## Job A
Pull out every line in the listing below that contains the string "package".

## Document passage
--- START ---
Okayama, the birthplace of the Momotaro “Peach Boy”
Momotaro is one of Japan’s most well-known and beloved folktales. Nearly every child in Japan has heard the story at least once and its protagonist has been depicted in countless story books, manga and animated movies.
Most renditions of the story feature an elderly childless couple who come upon a giant peach floating down a river near their home. When they go to cut into the peach and enjoy the mysterious fruit, the peach speaks to them. Suddenly an infant boy emerges from inside and announces he has been sent to the couple from the gods.
In adolescence Momotaro becomes a fierce oni (ogre) hunter, setting off on a quest to vanquish the ogres of Oni Island. On the way he assembles a band of animal sidekicks, including a dog, a monkey and a pheasant, who each join his journey in exchange for a kibi dango (mochi dumpling). Together they set sail for Oni Island, ultimately infiltrating the fortress and defeating the evil inhabitants. The tale of courage has been passed down to Japan’s youth for hundreds of years.
Many believe the folktale of Momotaro originates in Okayama Prefecture. There are many locations in the prefecture that are believed to be the scenes of battles between Momotaro and Oni. Amid this speculation around the myth’s true origins, Kibitsu Shrine in Okayama City figures prominently, some even say that kibi dango sweets were first served at the shrine.
Located a short train ride away from Okayama Station, Kibitsu Shrine commemorates its ties to Momotaro with omamori (amulets) in the shape of peaches and ema (wooden prayer plaques) with illustrations of Momotaro defeating some of the infamous ogres of Oni Island.
--- END ---
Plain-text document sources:
--- START ---
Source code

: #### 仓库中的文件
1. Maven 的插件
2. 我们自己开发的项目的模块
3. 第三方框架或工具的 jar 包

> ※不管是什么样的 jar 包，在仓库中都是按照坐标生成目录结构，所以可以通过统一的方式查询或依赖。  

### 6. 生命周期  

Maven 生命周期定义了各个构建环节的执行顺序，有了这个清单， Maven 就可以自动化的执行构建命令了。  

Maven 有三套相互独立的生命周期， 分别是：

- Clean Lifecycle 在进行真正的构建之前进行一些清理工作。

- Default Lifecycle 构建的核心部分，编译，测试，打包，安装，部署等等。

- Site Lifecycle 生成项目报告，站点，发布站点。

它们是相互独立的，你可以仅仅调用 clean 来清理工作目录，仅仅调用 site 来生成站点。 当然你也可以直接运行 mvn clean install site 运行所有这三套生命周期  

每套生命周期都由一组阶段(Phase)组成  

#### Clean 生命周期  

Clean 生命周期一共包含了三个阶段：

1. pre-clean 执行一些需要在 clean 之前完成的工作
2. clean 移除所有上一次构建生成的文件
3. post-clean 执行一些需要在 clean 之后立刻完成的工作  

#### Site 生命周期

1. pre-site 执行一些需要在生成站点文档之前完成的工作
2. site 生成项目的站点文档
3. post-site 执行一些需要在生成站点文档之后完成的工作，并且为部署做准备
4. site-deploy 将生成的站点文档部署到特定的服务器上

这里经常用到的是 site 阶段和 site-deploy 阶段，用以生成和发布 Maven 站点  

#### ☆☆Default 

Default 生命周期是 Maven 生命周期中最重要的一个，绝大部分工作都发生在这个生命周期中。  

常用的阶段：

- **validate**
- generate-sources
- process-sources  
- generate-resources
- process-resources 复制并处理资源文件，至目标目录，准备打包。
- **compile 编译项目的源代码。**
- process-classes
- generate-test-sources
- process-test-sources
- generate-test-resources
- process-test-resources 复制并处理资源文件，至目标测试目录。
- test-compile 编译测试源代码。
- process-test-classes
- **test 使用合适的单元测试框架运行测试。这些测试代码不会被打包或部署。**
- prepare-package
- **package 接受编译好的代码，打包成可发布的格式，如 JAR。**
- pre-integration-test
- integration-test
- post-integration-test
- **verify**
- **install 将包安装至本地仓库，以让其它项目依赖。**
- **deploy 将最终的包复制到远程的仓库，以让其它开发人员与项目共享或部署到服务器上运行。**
--- END ---
## Job B
Answer these questions about the Momotaro passage.
(i) Which three animals join Momotaro's band?
(ii) In which prefecture do many believe the folktale originates?
(iii) What shape are the omamori sold at Kibitsu Shrine?

## Answer section A
- prepare-package
- **package 接受编译好的代码，打包成可发布的格式，如 JAR。**

## Answer section B
(i) A dog, a monkey and a pheasant.
(ii) Okayama Prefecture.
(iii) Peaches.